The Temple's influence on Masonic ritual

Solomon's Temple is a central symbol of Freemasonry, which holds that the first three Grand Masters were King Solomon, King Hiram I of Tyre, and Hiram Abiff - the craftsman/architect who built the temple. Masonic initiation rites include the reenactment of a scene set on the Temple Mount while it was under construction. Every Masonic Lodge, therefore, is symbolically the Temple for the duration of the degree, and possesses ritual objects representing the architecture of the Temple. These may either be built into the hall or be portable. Among the most prominent are replicas of the pillars Boaz and Jachin through which every initiate has to pass.

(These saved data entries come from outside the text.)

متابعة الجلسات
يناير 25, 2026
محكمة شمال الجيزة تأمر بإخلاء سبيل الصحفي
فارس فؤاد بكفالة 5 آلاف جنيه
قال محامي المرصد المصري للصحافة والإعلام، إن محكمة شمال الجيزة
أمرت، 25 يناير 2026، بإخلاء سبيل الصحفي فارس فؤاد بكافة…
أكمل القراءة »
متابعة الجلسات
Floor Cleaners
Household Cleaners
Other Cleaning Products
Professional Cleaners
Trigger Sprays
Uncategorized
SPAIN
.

Buildings evoking the Temple

A number of churches and synagogues have been designed to evoke the Temple. One is the Escorial Palace Monastery in Spain, by architect Juan Bautista de Toledo. The central axis reveals a pattern of courtyard, sanctuary, Holy of Holies. The Old Whalers Church in Sag Harbor, New York was built in 1844 by architect Minard Lafever as a replica of the Temple. The 1906 building of Temple Israel was intended to be a replica of the Temple. The Church of St. Polyeuctus in Constantinople was built with the precise proportions given in the Bible for the Temple of Solomon.
of The Church of Jesus Christ of Latter-day Saints.
All Mormon temples are evocations of the Temple of Solomon. The Salt Lake Temple of The Church of Jesus Christ of Latter-day Saints is oriented towards Jerusalem and the large basin used as a baptismal font is mounted on the backs of twelve oxen, as was the brazen sea of Solomon's Temple.
The Cardston Alberta, Laie Hawaii, and Mesa Arizona Temples of The Church of Jesus Christ of Latter-day Saints are all designed after the style of the second temple built by King Herod.
, 1936
The 1909 building of the Herzliya Hebrew High School in Tel Aviv, designed by Joseph Barsky, was intended to evoke Solomon's Temple following a widely circulated reconstruction of the temple by Charles Chipiez.

Replicas in the form of the Dome of the Rock

It was long mistakenly believed by Europeans that the Dome of the Rock had been built as an architectural replica of the Temple. A number of buildings were designed as replicas of the Temple in the shape of the Dome of the Rock. Many of these buildings are linked to the Temple Knights who had the nearby Al Aqsa Mosque as their Jerusalem headquarters. The replicas include the octagonal, fifteenth-century Church of St. Giacomo in Italy, and the octagonal, nineteenth-century Moorish Revival style Rumbach Street synagogue in Budapest. Perugino's Marriage of the Virgin and Raphael's painting, The Marriage of the Virgin show the Temple as a Renaissance version of the Dome of the Rock.